WHAT THE TASK ASKS → Which lines in the records below contain the string "True"? Pull out and copy each such line, treating uppercase and lowercase as different.
<<<<
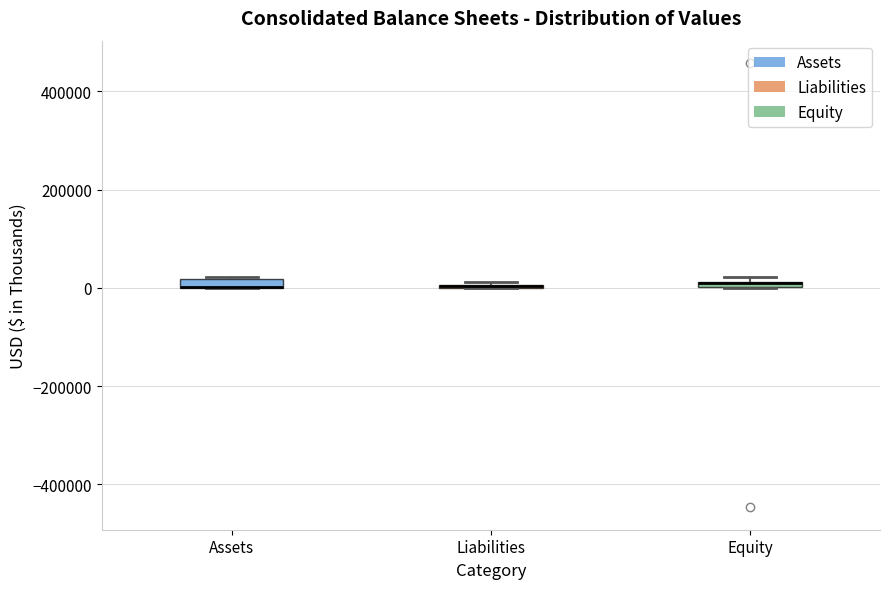

Where is the upper edge of the box for Equity on the y-axis? The values are not printed on the chart, so give them approximately, as read against the axis.

20000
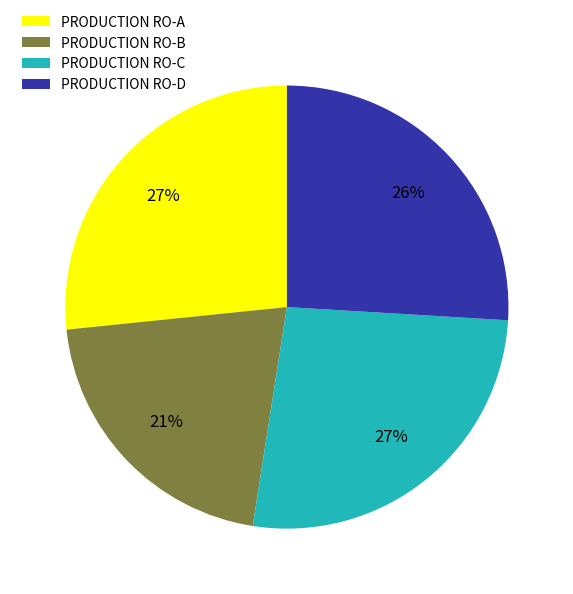

Which category has the smallest portion of the pie?

PRODUCTION RO-B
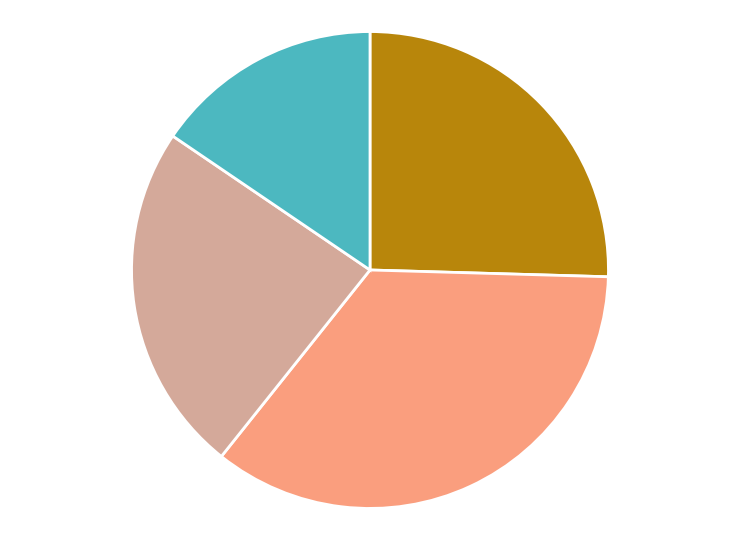

Is there any slice that represents more than half of the pie?

No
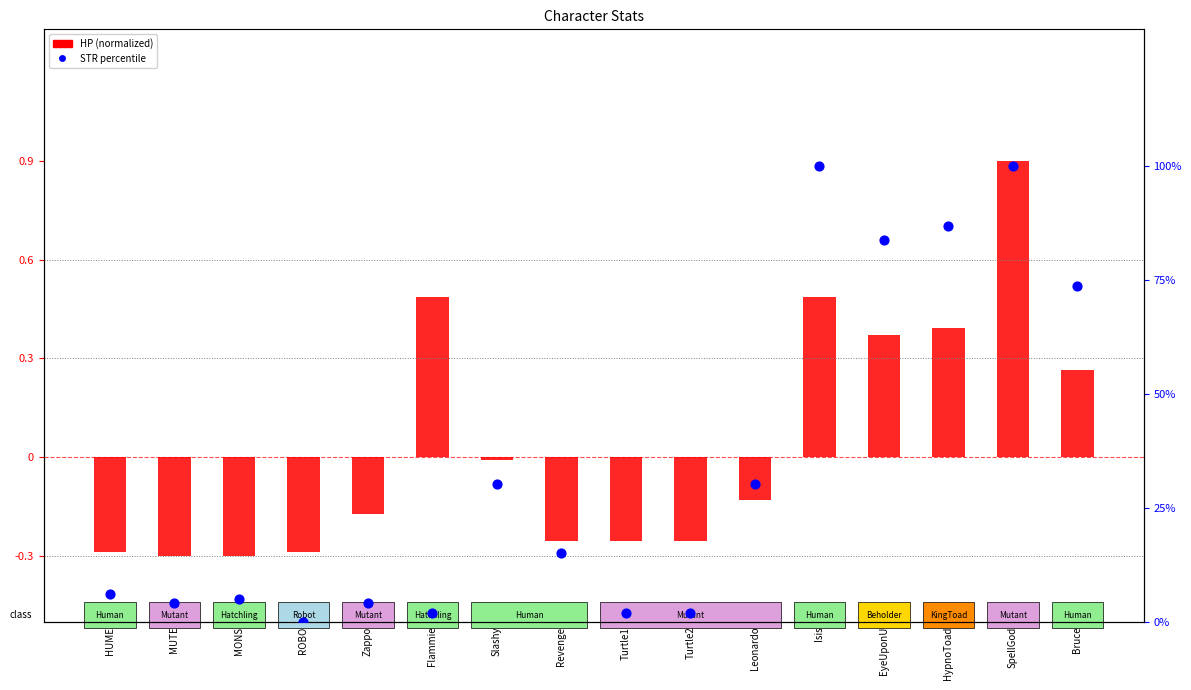

Which series has the widest spread of Y values?

STR percentile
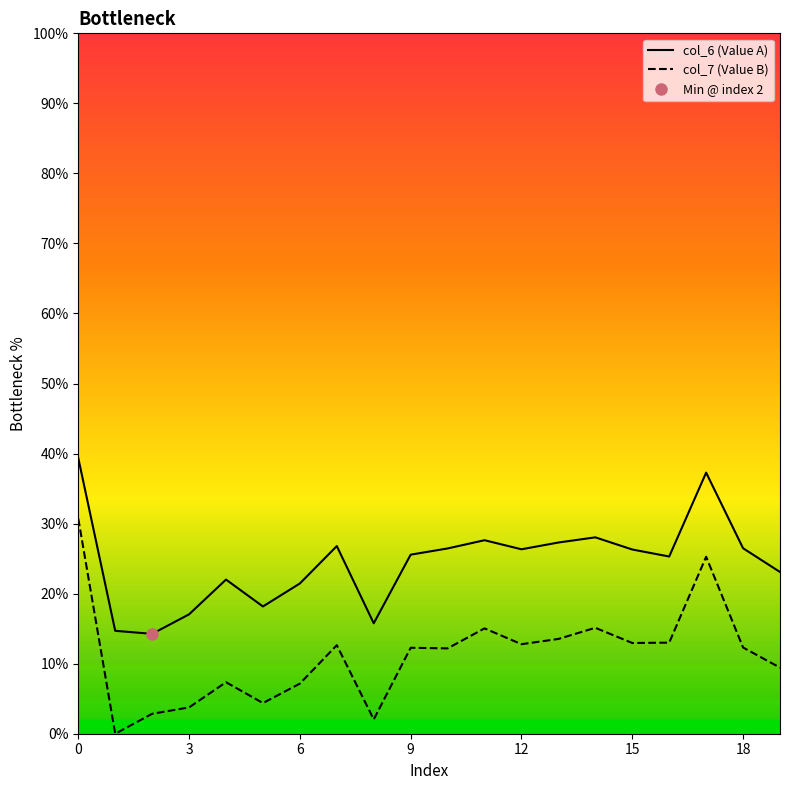

Rank the series by their maximum value, from highest to lowest.

col_6 (Value A), col_7 (Value B)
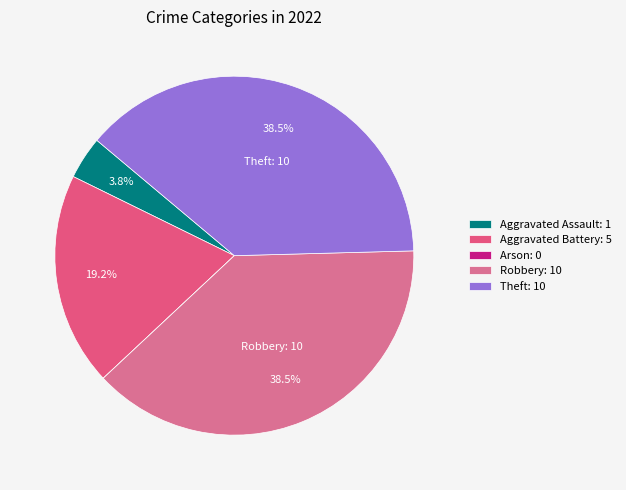

To the nearest percent, what is the difference between the largest and smallest slice percentages?

38%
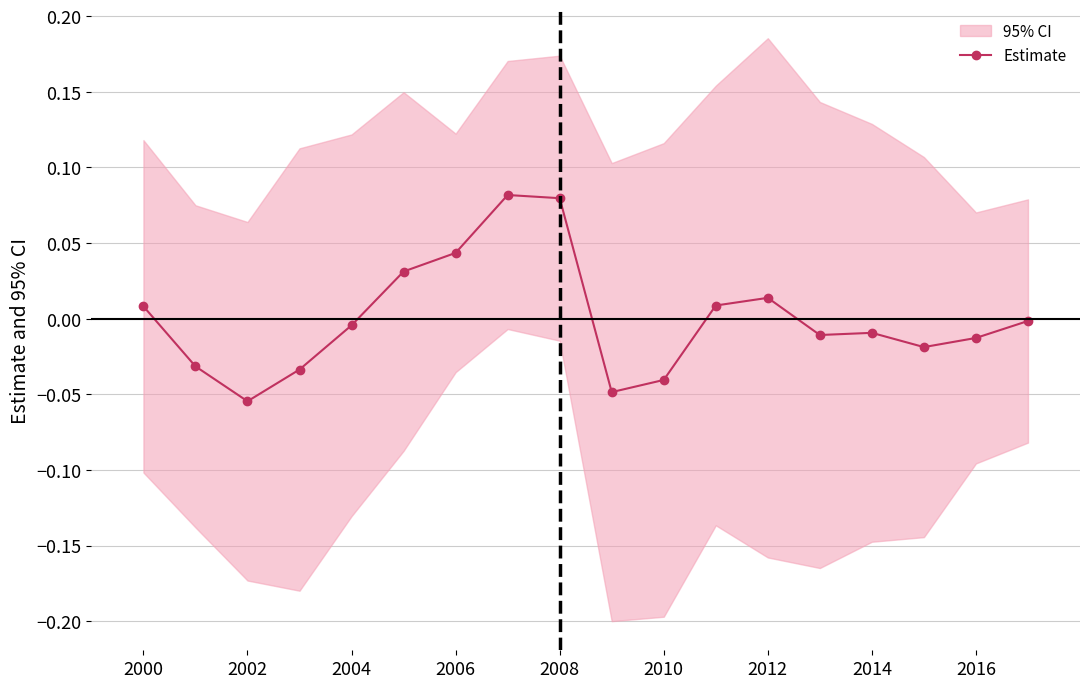

True or false: the data shows -0.0 at 13.

False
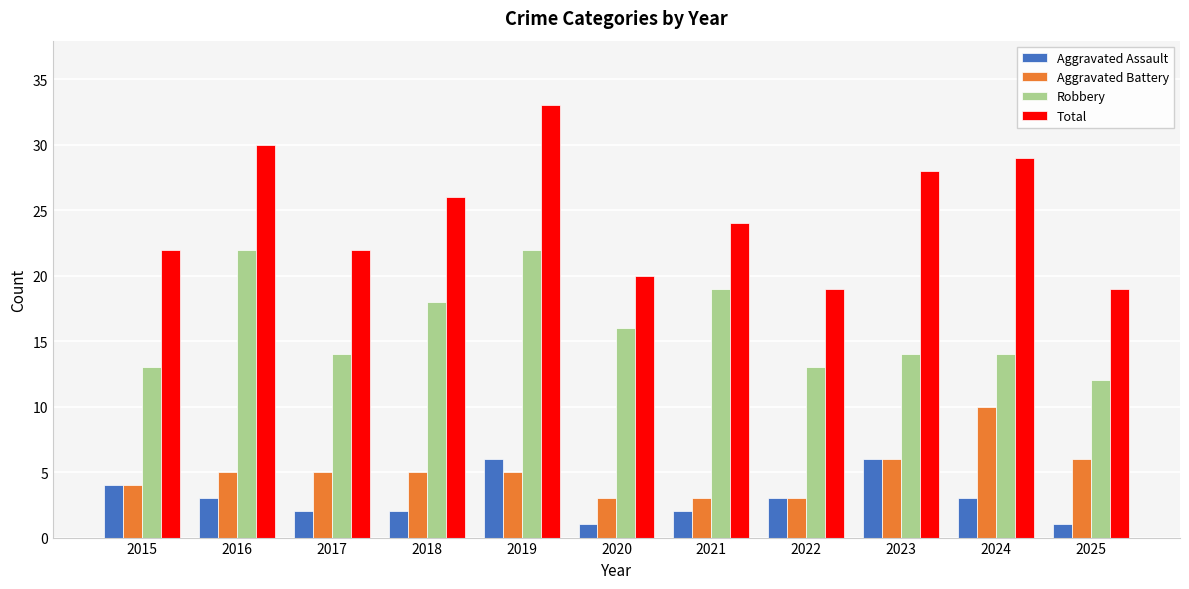

True or false: Total has a value of 5 at 2015.

False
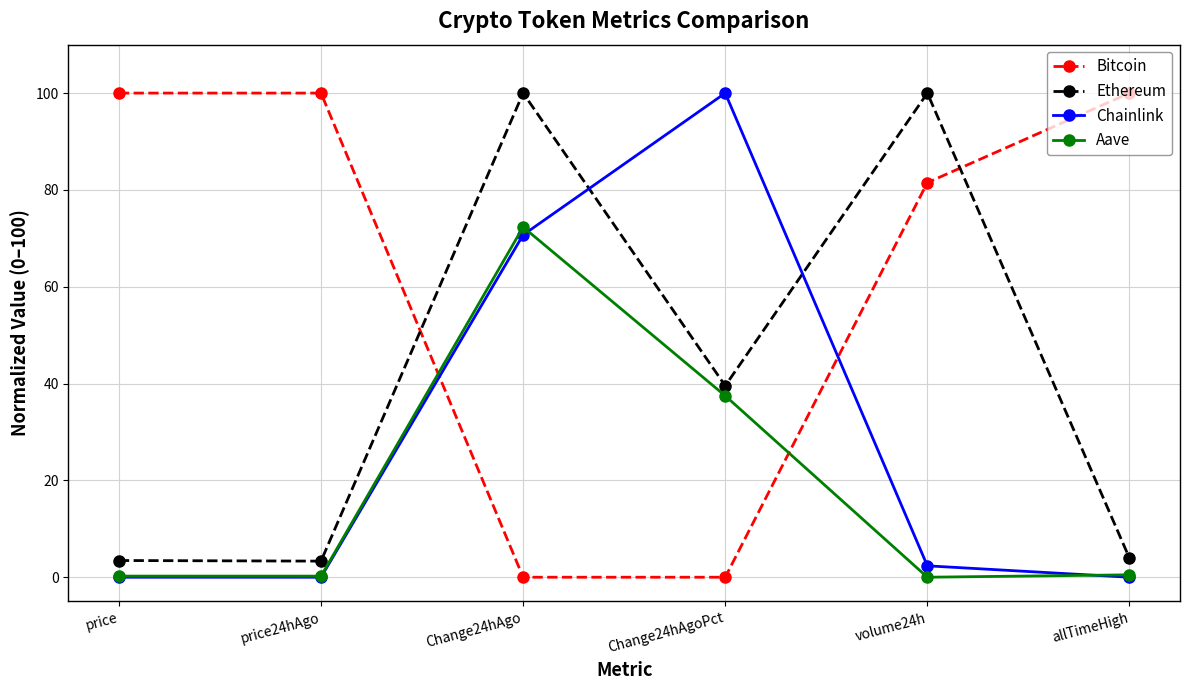

Where do Ethereum and Chainlink first cross each other?

Change24hAgo and Change24hAgoPct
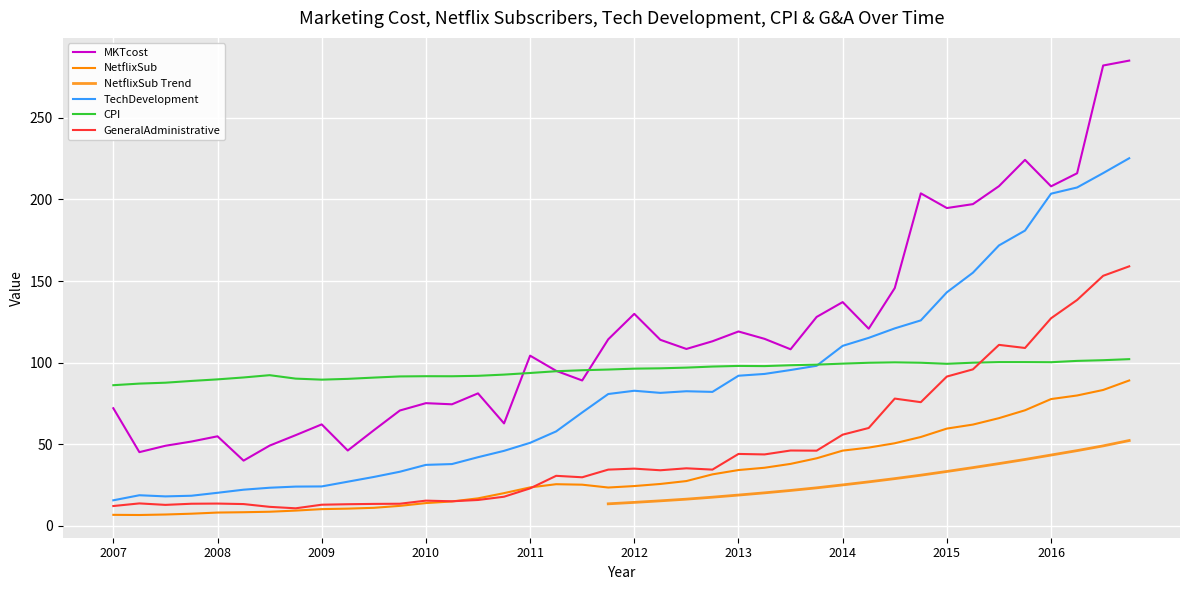

How many data points does each series have?

40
>>>>
WORKED SOLUTION →
True or false: the data shows -0.0 at 13.
True or false: Total has a value of 5 at 2015.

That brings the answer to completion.